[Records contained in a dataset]
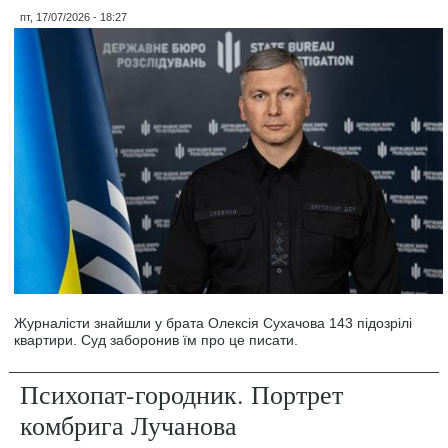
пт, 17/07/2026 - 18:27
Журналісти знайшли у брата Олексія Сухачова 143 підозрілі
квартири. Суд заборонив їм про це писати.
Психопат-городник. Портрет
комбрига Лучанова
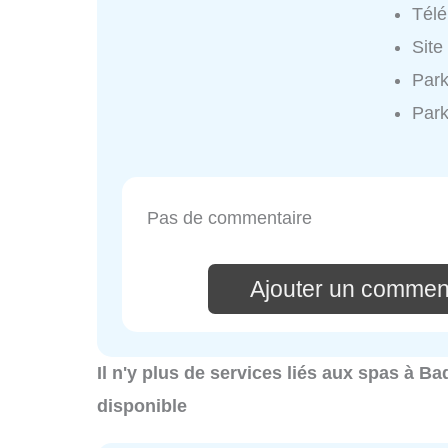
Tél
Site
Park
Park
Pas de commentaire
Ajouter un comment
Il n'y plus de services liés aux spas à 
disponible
--
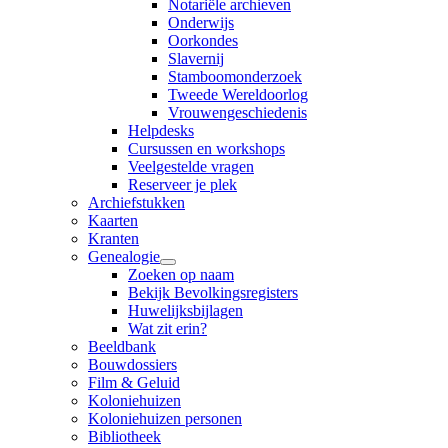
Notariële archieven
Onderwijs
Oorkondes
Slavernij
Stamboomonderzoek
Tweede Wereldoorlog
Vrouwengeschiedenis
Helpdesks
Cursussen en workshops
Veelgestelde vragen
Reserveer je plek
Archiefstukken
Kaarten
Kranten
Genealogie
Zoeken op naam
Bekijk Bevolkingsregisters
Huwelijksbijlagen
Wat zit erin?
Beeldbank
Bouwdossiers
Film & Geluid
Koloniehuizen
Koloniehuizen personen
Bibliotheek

# [Exercise goal]
In the entries above, find every line with the word "Koloniehuizen" and list it.

# [Answer area]
Koloniehuizen
Koloniehuizen personen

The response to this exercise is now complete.